### REQUIRED ACTION A
Copy the entire listing that follows the patch text word for word, leaving out the pictures.

### TEXT PASSAGE
☆ ☆ ☆ ☆

From 775fa8443faa3d7f5ce7f7d0aa6e6fb53321715a Mon Sep 17 00:00:00 2001
From: Paul Eggert <eggert@cs.ucla.edu>
Date: Thu, 15 Aug 2024 13:17:24 -0700
Subject: [PATCH 3/4] Refactor current_lock_owner

* src/filelock.c (current_lock_owner): Refactor to make further
changes easier.  This should not affect behavior.
---
 src/filelock.c | 185 +++++++++++++++++++++++++------------------------
 1 file changed, 95 insertions(+), 90 deletions(-)

diff --git a/src/filelock.c b/src/filelock.c
index cdf9e6f0ffc..c68aacc46fb 100644
--- a/src/filelock.c
+++ b/src/filelock.c
@@ -386,9 +386,6 @@ integer_prefixed (char const *s)
 current_lock_owner (lock_info_type *owner, Lisp_Object lfname)

☆ ☆ ☆ ☆

[Dataset entries]

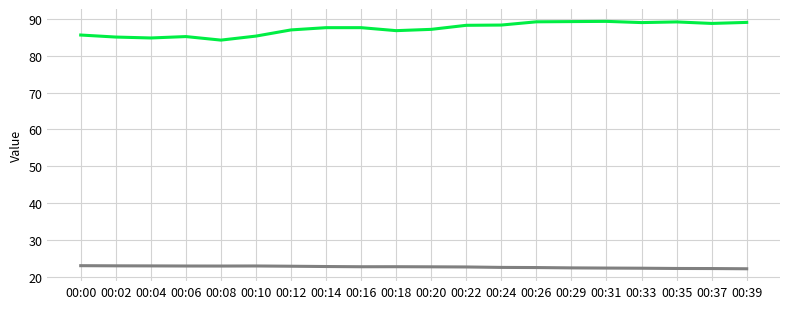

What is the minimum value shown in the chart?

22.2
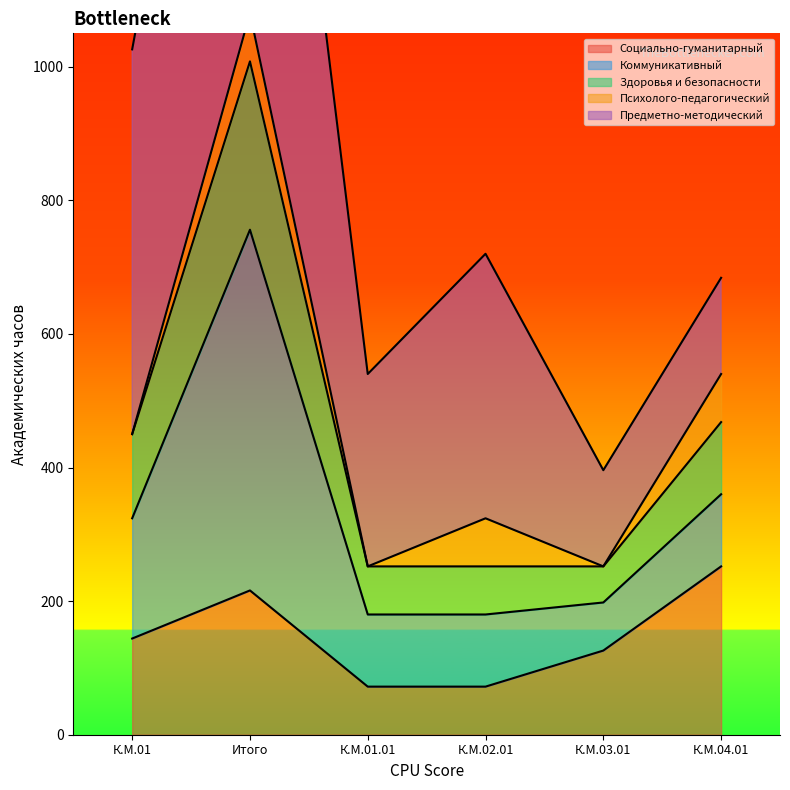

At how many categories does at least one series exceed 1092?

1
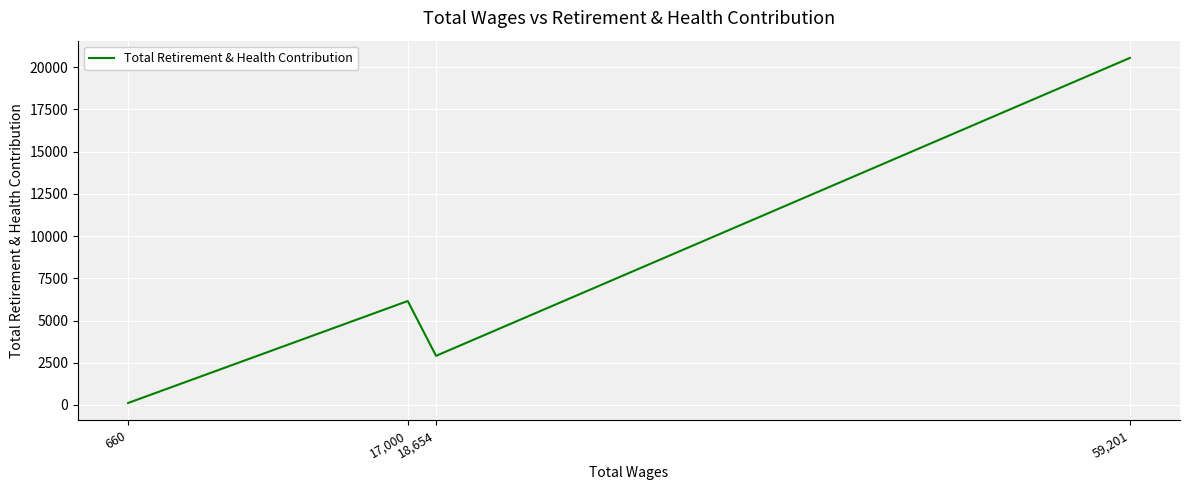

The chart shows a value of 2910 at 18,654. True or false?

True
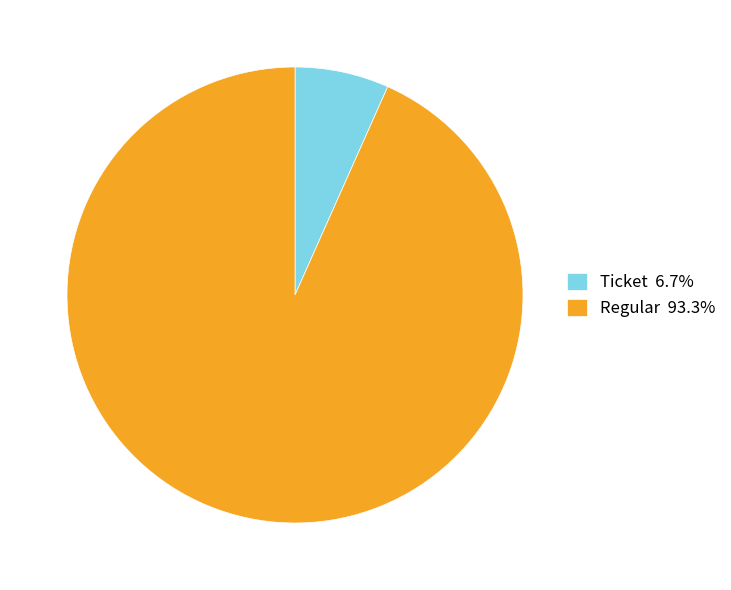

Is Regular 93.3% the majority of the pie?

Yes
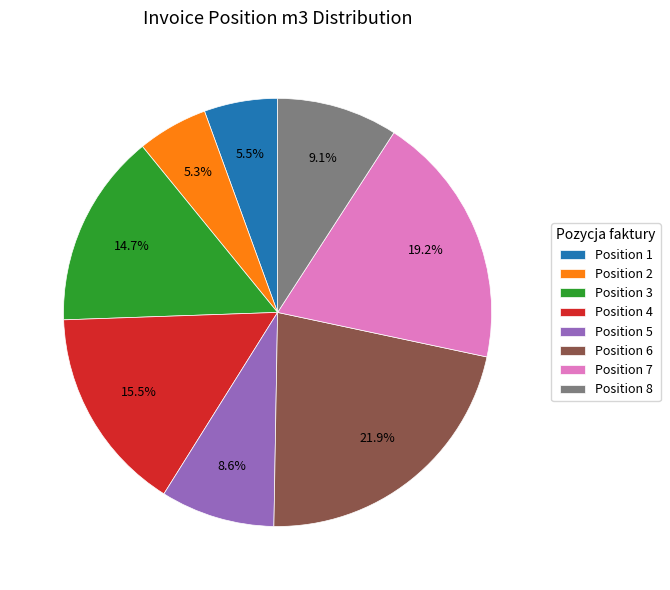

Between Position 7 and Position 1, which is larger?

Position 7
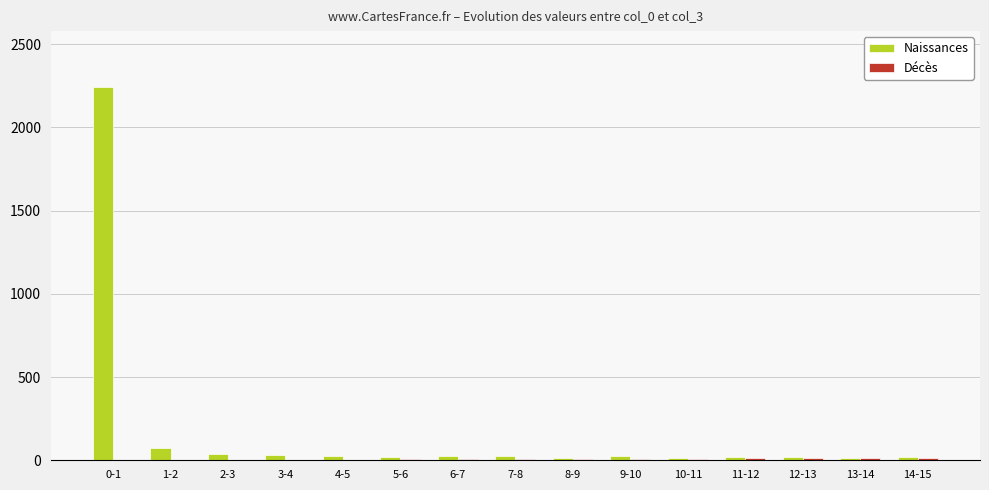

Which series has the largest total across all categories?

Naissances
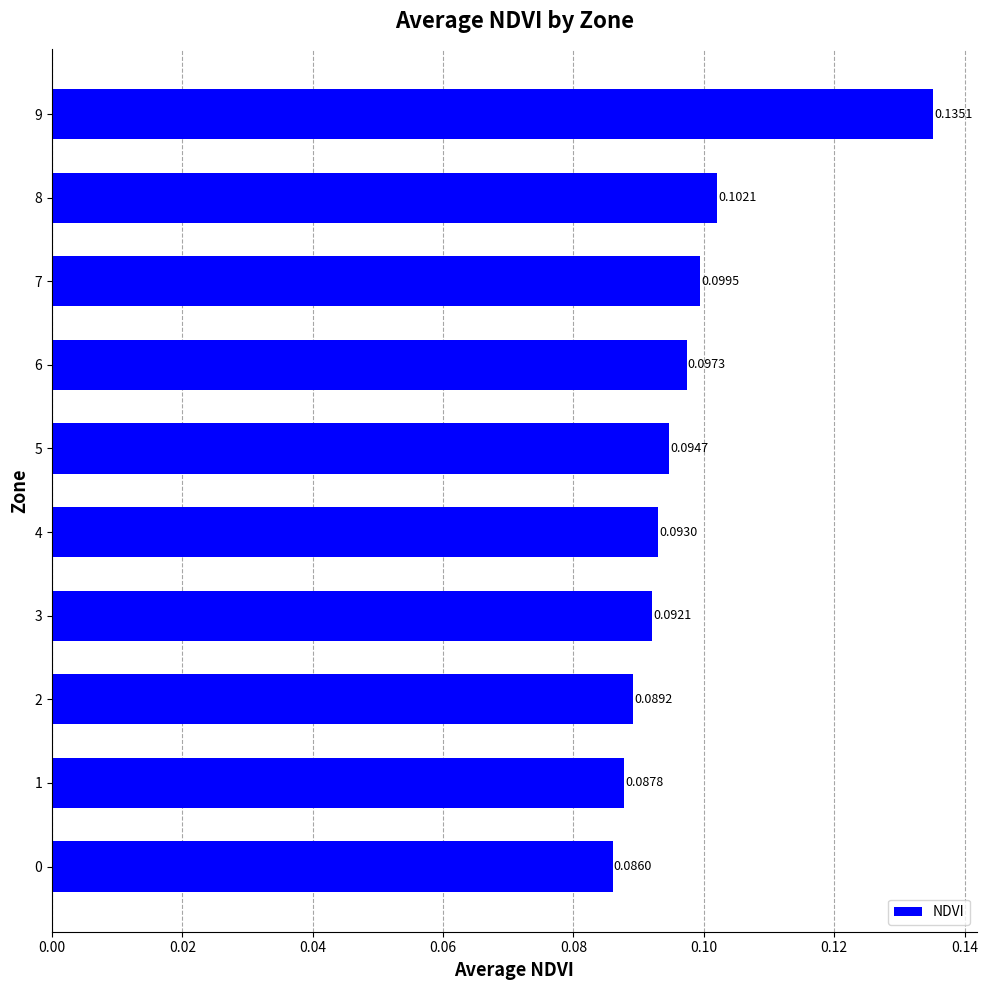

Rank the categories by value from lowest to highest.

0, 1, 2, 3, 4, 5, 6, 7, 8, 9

☆ ☆ ☆ ☆

### REQUIRED ACTION B
According to the patch, how many insertions and deletions does it make to src/filelock.c?

### SOLUTION A
What is the minimum value shown in the chart?

22.2

At how many categories does at least one series exceed 1092?

1

The chart shows a value of 2910 at 18,654. True or false?

True

Is Regular 93.3% the majority of the pie?

Yes

Between Position 7 and Position 1, which is larger?

Position 7

Which series has the largest total across all categories?

Naissances

Rank the categories by value from lowest to highest.

0, 1, 2, 3, 4, 5, 6, 7, 8, 9

### SOLUTION B
95 insertions and 90 deletions.